■ CHALLENGE 1 ■
Can you copy the Louis Parrot text again, everything from "Louis Parrot (28" down to "Paris, aged 41.", replacing "laborers" with "workers"?
■ CHALLENGE 2 ■
Answer these questions about the Louis Parrot text:
(a) In which city was Louis Parrot born?
(b) At what age did he become an apprentice?
(c) When did he become chief editor of Ce soir?

■ READING TEXT ■

────────────────────

= Louis Parrot =

French poet, novelist, and journalist (1906–1948)

Louis Parrot (28 August 1906 - 24 August 1948) was a French poet, novelist and journalist.

Louis Parrot was born in Tours and came from a family of laborers and artisans. He became an apprentice at 12 years old, first in a bank and then in a library, where he developed a love of books. He wrote his first poems in the early 1920s. The collection of poems « Misery Farm » in 1934 affirm his talent and his vocation as a poet. He went to do literary studies in Spain. He meet a lot of writers and poets including Paul Éluard in Madrid. During the civil war, he returned to France. He joined the staff of the newspaper Ce soir founded by Jean-Richard Bloch and Louis Aragon, and became chief editor in August 1944. During the World War II, he lived in Clermont-Ferrand and his house was a center of the Résistance for intellectuals. He died in Paris, aged 41.

────────────────────

■ DATASET RECORDS ■
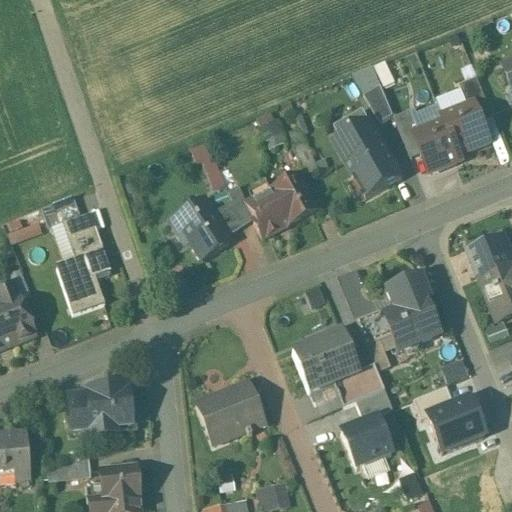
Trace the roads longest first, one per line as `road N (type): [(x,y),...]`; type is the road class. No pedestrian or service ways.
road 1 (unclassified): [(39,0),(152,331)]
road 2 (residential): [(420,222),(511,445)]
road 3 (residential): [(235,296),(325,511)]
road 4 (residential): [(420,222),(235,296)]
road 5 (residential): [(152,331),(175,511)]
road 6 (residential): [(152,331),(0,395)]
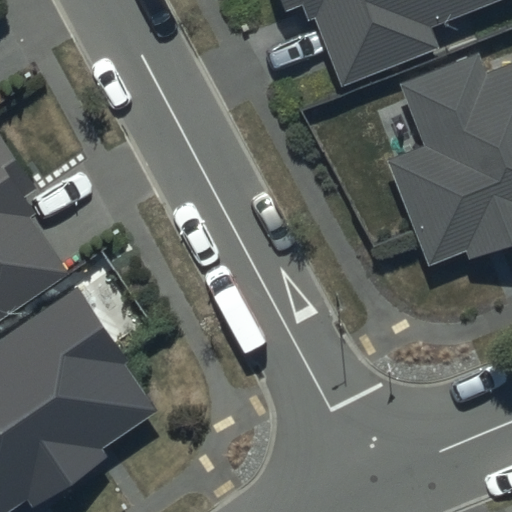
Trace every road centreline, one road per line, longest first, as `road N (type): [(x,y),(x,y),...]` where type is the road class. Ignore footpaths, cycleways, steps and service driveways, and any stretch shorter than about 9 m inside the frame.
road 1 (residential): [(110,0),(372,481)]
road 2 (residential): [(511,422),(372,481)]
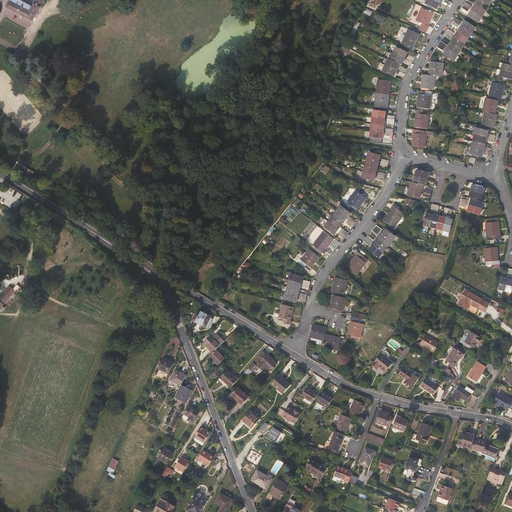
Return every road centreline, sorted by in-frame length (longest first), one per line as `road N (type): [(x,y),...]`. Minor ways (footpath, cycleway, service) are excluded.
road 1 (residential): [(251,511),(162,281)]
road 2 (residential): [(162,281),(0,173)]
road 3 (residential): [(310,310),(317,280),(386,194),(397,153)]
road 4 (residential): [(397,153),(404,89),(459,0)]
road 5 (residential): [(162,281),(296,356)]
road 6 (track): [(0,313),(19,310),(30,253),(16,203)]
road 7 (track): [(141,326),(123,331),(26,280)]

────────────────────

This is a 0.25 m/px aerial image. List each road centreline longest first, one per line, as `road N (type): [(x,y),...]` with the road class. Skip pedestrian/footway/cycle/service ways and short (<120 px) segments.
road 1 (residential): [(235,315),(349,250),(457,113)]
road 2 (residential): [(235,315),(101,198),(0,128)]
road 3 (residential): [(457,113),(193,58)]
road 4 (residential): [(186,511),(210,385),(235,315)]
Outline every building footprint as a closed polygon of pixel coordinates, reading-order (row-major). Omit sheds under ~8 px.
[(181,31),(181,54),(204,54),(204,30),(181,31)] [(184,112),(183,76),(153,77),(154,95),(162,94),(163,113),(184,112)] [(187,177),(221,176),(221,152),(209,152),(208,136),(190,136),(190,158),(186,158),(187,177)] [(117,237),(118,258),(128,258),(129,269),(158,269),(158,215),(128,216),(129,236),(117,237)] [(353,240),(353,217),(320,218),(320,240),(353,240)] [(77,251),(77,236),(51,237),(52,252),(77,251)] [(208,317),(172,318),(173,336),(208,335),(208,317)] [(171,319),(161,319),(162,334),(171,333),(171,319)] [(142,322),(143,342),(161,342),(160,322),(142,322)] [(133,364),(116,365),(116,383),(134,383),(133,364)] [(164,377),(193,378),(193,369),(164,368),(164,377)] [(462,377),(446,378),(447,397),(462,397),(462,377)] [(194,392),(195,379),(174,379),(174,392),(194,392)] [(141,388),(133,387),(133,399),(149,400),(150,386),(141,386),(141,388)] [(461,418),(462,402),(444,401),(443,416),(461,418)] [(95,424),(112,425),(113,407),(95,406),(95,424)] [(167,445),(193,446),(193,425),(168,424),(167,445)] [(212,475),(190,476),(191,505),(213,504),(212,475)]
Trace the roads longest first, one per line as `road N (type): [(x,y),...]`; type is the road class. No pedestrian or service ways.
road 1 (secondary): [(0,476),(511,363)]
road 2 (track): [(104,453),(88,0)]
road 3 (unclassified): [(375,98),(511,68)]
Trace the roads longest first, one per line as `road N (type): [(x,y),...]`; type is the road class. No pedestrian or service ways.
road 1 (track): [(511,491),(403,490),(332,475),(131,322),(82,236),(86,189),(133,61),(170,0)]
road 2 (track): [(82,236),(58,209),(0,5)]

────────────────────

■ REPLY 1 ■
Louis Parrot (28 August 1906 - 24 August 1948) was a French poet, novelist and journalist.

Louis Parrot was born in Tours and came from a family of workers and artisans. He became an apprentice at 12 years old, first in a bank and then in a library, where he developed a love of books. He wrote his first poems in the early 1920s. The collection of poems « Misery Farm » in 1934 affirm his talent and his vocation as a poet. He went to do literary studies in Spain. He meet a lot of writers and poets including Paul Éluard in Madrid. During the civil war, he returned to France. He joined the staff of the newspaper Ce soir founded by Jean-Richard Bloch and Louis Aragon, and became chief editor in August 1944. During the World War II, he lived in Clermont-Ferrand and his house was a center of the Résistance for intellectuals. He died in Paris, aged 41.

■ REPLY 2 ■
(a) Tours
(b) 12 years old
(c) August 1944